Hacker News new | ask | show | jobs
by widerporst 844 days ago
They claim that the new models "are significantly less likely to refuse to answer prompts that border on the system’s guardrails than previous generations of models", looks like about a third of "incorrect refusals" compared to Claude 2.1. Given that Claude 2 was completely useless because of this, this still feels like a big limitation.
2 comments

The guard rails on the models make the llm-market a complete train wreck. Wish we could just collectively grow up and accept that if a computer says something bad that doesn't have any negative real world impact - unless we let it - just like literally any other tool.
They're not there to protect the user, they're they're to protect the brand of the provider. A bot that spits out evil shit easily screenshotted with the company's brand right there, isn't really great for growth or the company's brand both.
True and this is also the reason why open source models are commonly uncensored.

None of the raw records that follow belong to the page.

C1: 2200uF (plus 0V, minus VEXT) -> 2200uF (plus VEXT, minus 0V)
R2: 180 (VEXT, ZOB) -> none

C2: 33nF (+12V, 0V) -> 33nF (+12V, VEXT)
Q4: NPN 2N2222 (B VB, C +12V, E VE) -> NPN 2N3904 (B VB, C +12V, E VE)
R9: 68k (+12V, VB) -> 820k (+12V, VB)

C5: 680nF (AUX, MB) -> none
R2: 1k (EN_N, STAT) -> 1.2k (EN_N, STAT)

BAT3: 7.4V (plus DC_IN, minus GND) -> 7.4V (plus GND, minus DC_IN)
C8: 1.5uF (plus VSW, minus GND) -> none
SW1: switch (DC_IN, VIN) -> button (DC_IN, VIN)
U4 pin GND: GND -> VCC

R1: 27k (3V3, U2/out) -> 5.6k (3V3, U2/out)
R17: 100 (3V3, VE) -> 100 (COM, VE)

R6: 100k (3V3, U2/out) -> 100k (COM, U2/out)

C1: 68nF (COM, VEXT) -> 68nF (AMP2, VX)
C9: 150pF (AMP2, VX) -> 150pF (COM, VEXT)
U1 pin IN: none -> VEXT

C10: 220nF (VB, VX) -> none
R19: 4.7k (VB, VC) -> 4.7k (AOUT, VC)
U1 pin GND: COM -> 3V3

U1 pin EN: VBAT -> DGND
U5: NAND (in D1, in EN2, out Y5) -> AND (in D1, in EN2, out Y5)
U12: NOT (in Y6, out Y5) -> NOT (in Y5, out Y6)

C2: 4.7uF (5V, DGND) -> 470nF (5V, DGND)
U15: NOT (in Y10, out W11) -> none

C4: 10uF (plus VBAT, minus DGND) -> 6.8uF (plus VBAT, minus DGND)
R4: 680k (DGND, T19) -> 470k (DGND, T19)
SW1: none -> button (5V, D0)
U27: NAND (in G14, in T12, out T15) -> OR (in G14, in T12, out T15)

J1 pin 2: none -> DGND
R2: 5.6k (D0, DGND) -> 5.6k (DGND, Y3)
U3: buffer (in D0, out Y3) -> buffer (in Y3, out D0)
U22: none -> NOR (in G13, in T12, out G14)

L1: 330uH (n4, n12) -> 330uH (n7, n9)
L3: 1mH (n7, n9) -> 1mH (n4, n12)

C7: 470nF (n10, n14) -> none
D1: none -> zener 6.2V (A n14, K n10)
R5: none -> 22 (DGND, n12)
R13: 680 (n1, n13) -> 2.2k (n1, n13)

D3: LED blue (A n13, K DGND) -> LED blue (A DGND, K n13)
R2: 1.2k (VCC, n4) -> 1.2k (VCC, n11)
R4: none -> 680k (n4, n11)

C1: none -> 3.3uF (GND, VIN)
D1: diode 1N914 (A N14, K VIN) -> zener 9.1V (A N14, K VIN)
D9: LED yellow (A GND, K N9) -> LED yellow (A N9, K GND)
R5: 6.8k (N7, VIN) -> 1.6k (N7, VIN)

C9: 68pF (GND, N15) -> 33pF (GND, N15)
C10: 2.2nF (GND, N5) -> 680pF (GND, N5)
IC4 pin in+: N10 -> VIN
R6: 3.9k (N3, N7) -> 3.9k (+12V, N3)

It's frustrating though because these companies have the resources to do amazing things, but it's been shown that censoring an LLM can dumb it down in general, beyond what it was originally censored for.

Also, this of course. It's just a cheap bandaid to prevent the most egregious mistakes and embarrasing screenshots.

https://twitter.com/iliaishacked/status/1681953406171197440

I don't disagree but on the other hand, I never run into problems with the language model being censored because I am not asking it to write bad words just so I can post online that it can't write bad words.

Both sides in this to me need to get a life.

Hm, I don't buy this. The statistics shown in the blog post revealing the new Claude models (this submission) show a significant tendency to refuse to answer benign questions.

Just the fact that there's a x% risk it doesn't answer complicates any use case unnecessarily.

I'd prefer if the bots weren't antrophomized at all, no more "I'm your chatbot assistant". That's also just a marketing gimmick. It's much easier to assume something is intelligent if it has a personality.

Imagine if the models weren't even framed as AI at all. What if they were framed as 'flexi-search' a modern search engine that predicts content it hasn't yet indexed.

Yeah I spent a lot of time with Claude 2 and if I hadn’t heard online that it’s “censored,” I wouldn’t have even known. It’s given me lots of useful answers in close to natural human language.
Yeah, no matter how advanced these AIs become, Anthropic’s guardrails make them nearly useless and a waste of time.